Zudem erreichen ihn merkwürdige Briefe, in denen jemand, offensichtlich eine Frau („die dunkle Lady“) ihren baldigen Selbstmord ankündigt. Kollege Pascoe kümmert sich drum, Dalziel ist ja gleich an zwei Fronten beschäftigt und gerät hier wie dort von einer Bredouille in die nächste.

Natürlich ist es immer das Gleiche: Man fasst die Handlung zusammen und wird damit Hill nicht gerecht. Weder seinem Wortwitz noch den verschlungenen Pfaden, auf denen er uns mitten hinein ins dramatische Finale führt, das eigentlich ein Witz ist, aber ein verdammt guter. Und noch gesteigert wird, als uns „die dunkle Lady“ präsentiert wird. Die allerdings hat der aufmerksame Leser, dem der Shakespeare-Hinweis nicht entgangen ist, schon viel früher identifiziert. Macht aber nichts, im Gegenteil. Nach exakt 557 Seiten klappen wir das Buch zu und fragen uns, warum Hills Romane immer so kurz sein müssen. Wahrscheinlich, damit er bald einen neuen schreiben kann. Und auf den freuen wir uns schon jetzt. Der Rezensent wird ihn wieder loben.

Reginald Hill: Mord auf Widerruf. 
Knaur 2007
(Original: „Bones and Silence“, 1990, deutsch von Xenia Osthelder).

DATENSÄTZE ZUR AUFGABE:
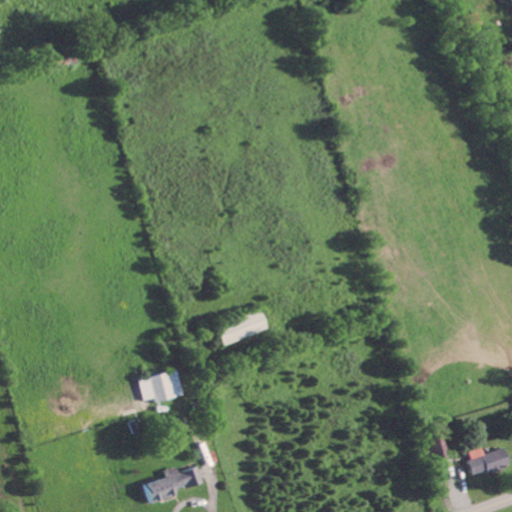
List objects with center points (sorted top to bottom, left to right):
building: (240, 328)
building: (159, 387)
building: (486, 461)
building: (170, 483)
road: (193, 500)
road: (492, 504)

AUFGABENSTELLUNG:
1/ Wie viele Seiten umfasst der Roman laut der Rezension?
2/ Aktualisieren Sie die Datensätze, indem Sie "center points" überall durch "centroids" ersetzen, und geben Sie alle Zeilen sonst unverändert wieder. Die Bilder sind dabei wegzulassen.
Text und Datensätze sind voneinander unabhängiges Material.

LÖSUNGEN:
1/ 557 Seiten.

2/
List objects with centroids (sorted top to bottom, left to right):
building: (240, 328)
building: (159, 387)
building: (486, 461)
building: (170, 483)
road: (193, 500)
road: (492, 504)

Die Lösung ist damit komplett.